Immigrants counter raids with grass-roots tactics

Michael Martinez Chicago Tribune

RESEDA, Calif. – When federal immigration officers visited over three days last October looking for an illegal Salvadoran immigrant, a neighborhood watch kicked into action.

Dozens of immigrants, legal and illegal, phoned one another, warning of a raid.

“I called my sister in the building next door and another sister in this building,” said Maria, who said she is an illegal immigrant from Mexico and has two children who are U.S.-born citizens. She asked that her full name not be used. “They came and knocked on doors, but no one answered.”

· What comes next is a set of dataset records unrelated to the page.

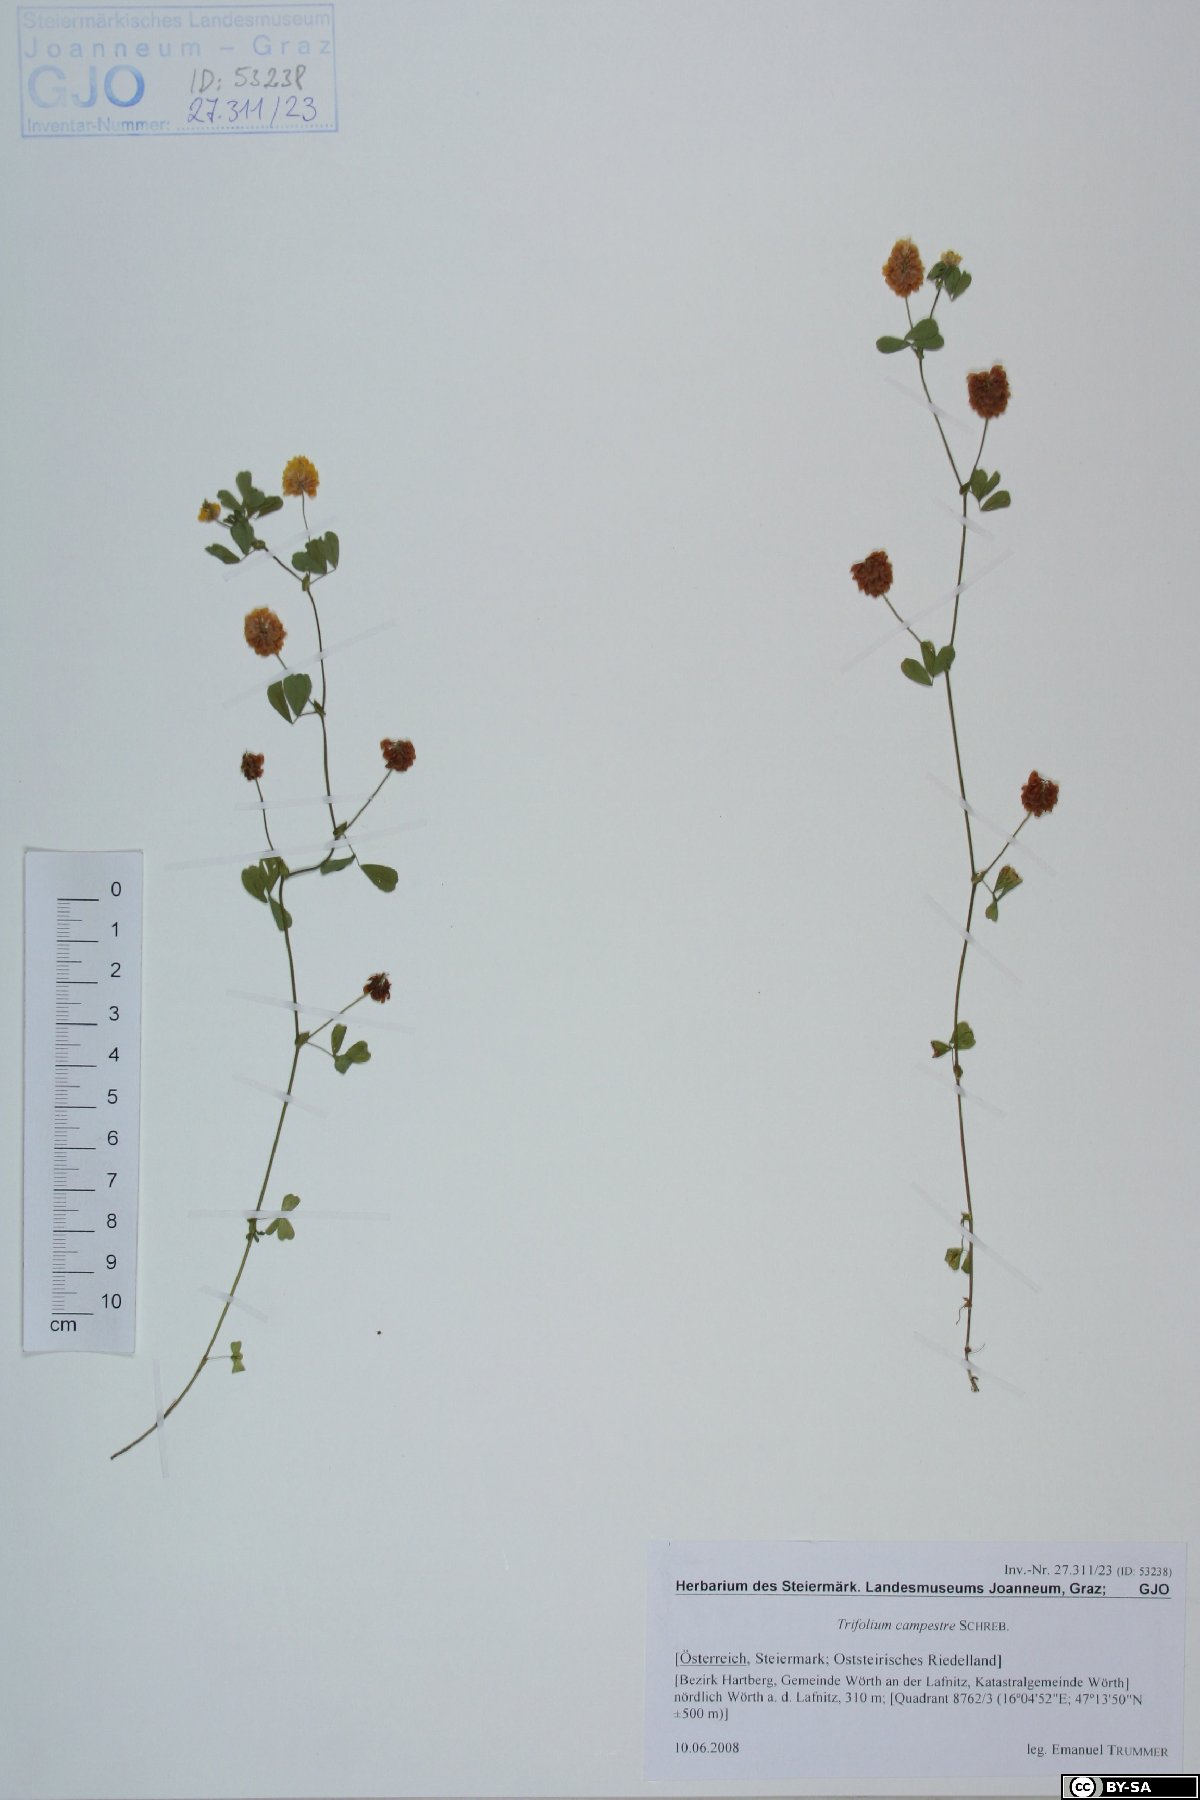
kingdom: Plantae
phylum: Tracheophyta
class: Magnoliopsida
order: Fabales
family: Fabaceae
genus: Trifolium
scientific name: Trifolium campestre
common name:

Angelita Pascacio, an organizer of Madres Contra Redadas (Mothers Against Raids) who has since moved out of the apartment building, described the surveillance by immigrants as clumsy at first, but effective. “Thanks to our being organized, they didn’t take anyone away,” she said.

As the federal Immigration and Customs Enforcement agency beefs up home-visiting teams seeking illegal immigrants, migrants and advocates are initiating countermeasures to make legal and illegal immigrants aware of tactics.

The grass-roots efforts try to help many immigrants who live in fear and ignorance of the law, but an ulterior goal is to stymie agents’ door-to-door manhunts and thwart “collateral” arrests – illegal immigrants who are accidentally discovered during questioning for someone else who has absconded from a deportation order.

Both sides claim success. While one Mothers Against Raids group in the Los Angeles area boasted its effectiveness, federal officials say their arrests have reduced the population of deportation-fleeing immigrants for the first time since ICE was created in 2003.

“There has been a movement to engage and build capacity in immigrant communities so that they can better protect themselves,” said Peter Schey, president of the Center for Human Rights and Constitutional Law, a nonprofit legal foundation for immigrants. “There has certainly been a circling of the wagons.”

While federal officials don’t object to individuals exercising free speech, they expressed reservations about efforts to thwart officers and agents.

“One assumes they have something to hide,” ICE spokeswoman Pat Reilly said.

The immigration agency’s 75 fugitive operations teams arrested 30,408 illegal immigrants in the fiscal year ending last September, officials said.

Almost 40 percent of those arrests were collateral apprehensions, and the remainder were deportation-fleeing immigrants, including criminals, Reilly said. For the first time, the backlog of fugitive immigrants fell last fiscal year, to fewer than 595,000, officials said.